The question whether such field record cards are public records has arisen in New Jersey under a statutory definition of public records nearly identical to our own. See N. J. Sts. Ann. Section 47:3-1. We agree with the Supreme Court of New Jersey which said: "[The statutory language contains] . . . no mandate embracing the information . . . in the controversial documents. . . . The cards were the result of a contract between the township and a third party as an extracurricular endeavor to facilitate the new tax program contemplated by the public body. Admittedly they were paid for by the taxpayers' money but the mere paying by the township does not of itself constitute them public records. All information and documents kept by the municipality are not public records, yet presumably all are paid for directly or indirectly with public funds. We cannot, under the circumstances, classify the cards . . . as a public record." Tagliabue v. North Bergin, 9 N. J. 32, 35-36. [Note 5]
For these reasons, we conclude that the field record cards in the instant case do not constitute public records and there exists no right of public access under G. L. c. 66, Section 10. [Note 6]
The order for issuance of the writ of mandamus is reversed. Judgment dismissing the petition is to be entered.
[Note 1] The "public records" definition (G. L. c. 4, Section 7, Twenty-sixth) is reproduced in Town Crier, Inc. v. Chief of Police of Weston, ante, 682, 684-685, fn. 3. For G. L. c. 66, Section 10, see id. at 683, fn. 1.
[Note 2] The respondent's request for a report of material facts was denied by the judge on the basis that "there was no disputed evidence." See Bearce v. Zoning Bd. of Appeals of Brockton, 351 Mass. 316 , 317.
[Note 3] The petitioner's request was not limited to the card affecting his own property. This card was apparently furnished because it is the petitioner's exhibit 2 in the record.
[Note 4] However, while certain records of the assessors are public records by statue, others are not. G. L. c. 59, Section 29-32 (personal property tax lists), c. 59, Section 59 (applications for abatement). With respect to commitment sheets, tax ledgers, and daily cash books in the custody of the collector of taxes, see Hardman v.

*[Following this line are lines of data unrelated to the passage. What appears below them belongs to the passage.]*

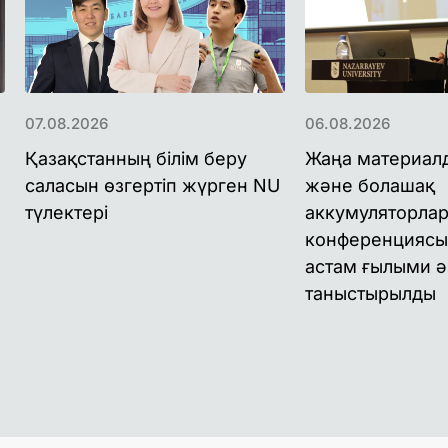
07.08.2026
06.08.2026
Қазақстанның білім беру
Жаңа материал
саласын өзгертіп жүрген NU
және болашақ
түлектері
аккумуляторлар
конференциясы
астам ғылыми ә
таныстырылды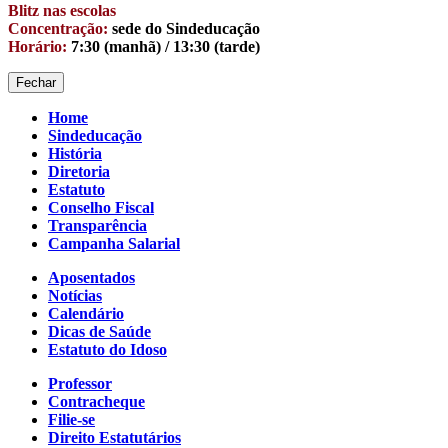
Blitz nas escolas
Concentração:
sede do Sindeducação
Horário:
7:30 (manhã) / 13:30 (tarde)
Fechar
Home
Sindeducação
História
Diretoria
Estatuto
Conselho Fiscal
Transparência
Campanha Salarial
Aposentados
Notícias
Calendário
Dicas de Saúde
Estatuto do Idoso
Professor
Contracheque
Filie-se
Direito Estatutários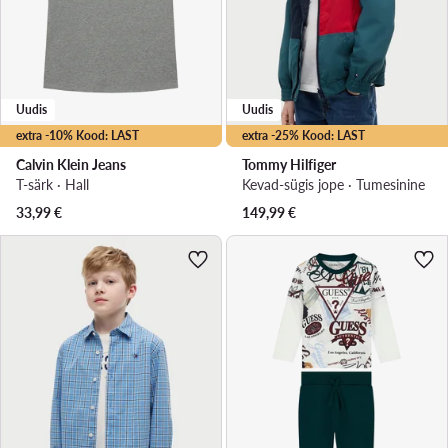
Uudis
Uudis
extra -10% Kood: LAST
extra -25% Kood: LAST
Calvin Klein Jeans
Tommy Hilfiger
T-särk · Hall
Kevad-sügis jope · Tumesinine
33,99
€
149,99
€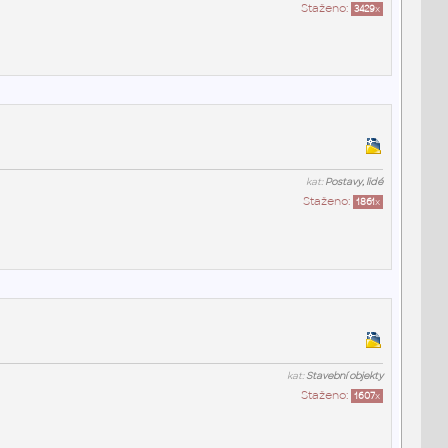
Staženo:
3429
x
kat:
Postavy, lidé
Staženo:
1861
x
kat:
Stavební objekty
Staženo:
1607
x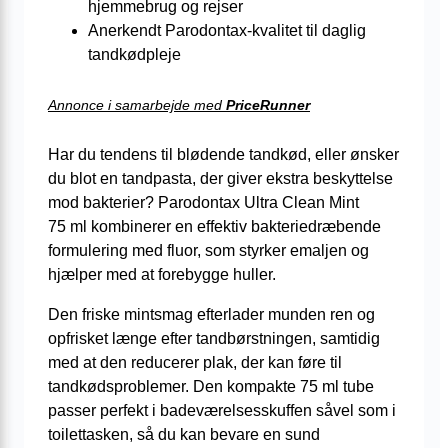
hjemmebrug og rejser
Anerkendt Parodontax-kvalitet til daglig
tandkødpleje
Annonce i samarbejde med
PriceRunner
Har du tendens til blødende tandkød, eller ønsker
du blot en tandpasta, der giver ekstra beskyttelse
mod bakterier? Parodontax Ultra Clean Mint
75 ml kombinerer en effektiv bakteriedræbende
formulering med fluor, som styrker emaljen og
hjælper med at forebygge huller.
Den friske mintsmag efterlader munden ren og
opfrisket længe efter tandbørstningen, samtidig
med at den reducerer plak, der kan føre til
tandkødsproblemer. Den kompakte 75 ml tube
passer perfekt i badeværelsesskuffen såvel som i
toilettasken, så du kan bevare en sund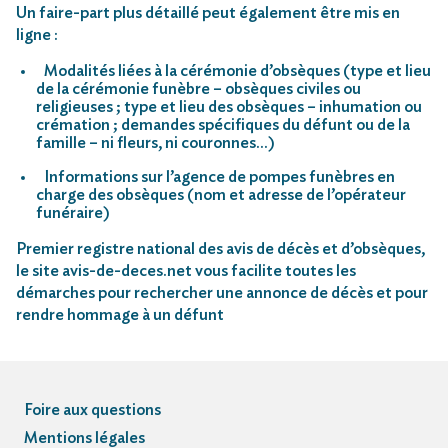
Un faire-part plus détaillé peut également être mis en
ligne :
Modalités liées à la cérémonie d’obsèques (type et lieu
de la cérémonie funèbre – obsèques civiles ou
religieuses ; type et lieu des obsèques – inhumation ou
crémation ; demandes spécifiques du défunt ou de la
famille – ni fleurs, ni couronnes…)
Informations sur l’agence de pompes funèbres en
charge des obsèques (nom et adresse de l’opérateur
funéraire)
Premier registre national des avis de décès et d’obsèques,
le site avis-de-deces.net vous facilite toutes les
démarches pour rechercher une annonce de décès et pour
rendre hommage à un défunt
Foire aux questions
Mentions légales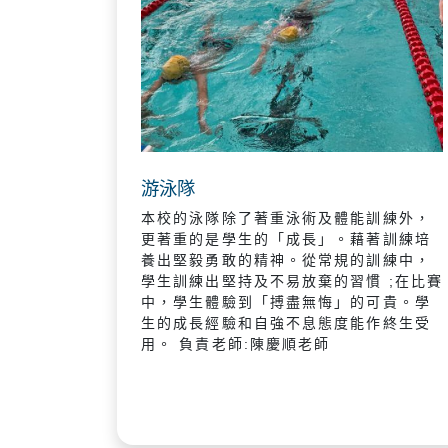
游泳隊
本校的泳隊除了著重泳術及體能訓練外，
更著重的是學生的「成長」。藉著訓練培
養出堅毅勇敢的精神。從常規的訓練中，
學生訓練出堅持及不易放棄的習慣 ;在比賽
中，學生體驗到「搏盡無悔」的可貴。學
生的成長經驗和自強不息態度能作終生受
用。 負責老師:陳慶順老師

Collector of Taxes of No. Adams, 317 Mass. 439 .
[Note 5] A similar result was reached in Kottschade v. Lundberg, 280 Minn. 501, although the statute involved was broader than either our G. L. c. 4, Section 7, Twenty-sixth, or N. J. Sts. Ann. Section 47:3-1. There, the statute applied to "all records necessary to a full and accurate knowledge of . . . official activities." Minn. Sts. Section 15.17 (1). The Supreme Court of Minnesota said: "Read literally . . . [the statutory language] seems to place no bounds on the information which must be made a public record. . . . [I]t appears to us that the legislature did not intend anything that sweeping. . . . [We conclude] all that need be kept of record is information pertaining to an official decision, and not information relating to the process by which such a decision was reached." Kottschade v. Lundberg, supra, at 504-505. Cf. Linder v. Eckard, 261 Iowa, 216 (involving appraisals by urban renewal agency made to aid city council).
[Note 6] As was noted in Town Crier, Inc. v. Chief of Police of Weston, ante, at 691, however, even if certain records kept by public officers and employees are not public records, they are nonetheless "subject to being summoned before a proper tribunal in accordance with established rules of law." Furthermore, merely because a particular record of this type is not subject to G. L. c. 66, Section 10, there is nothing we are aware of which prohibits a "town or its officials from . . . voluntary and nondiscriminatory disclosure . . . subject to the rights and privileges of persons named therein." Id. at 691-692.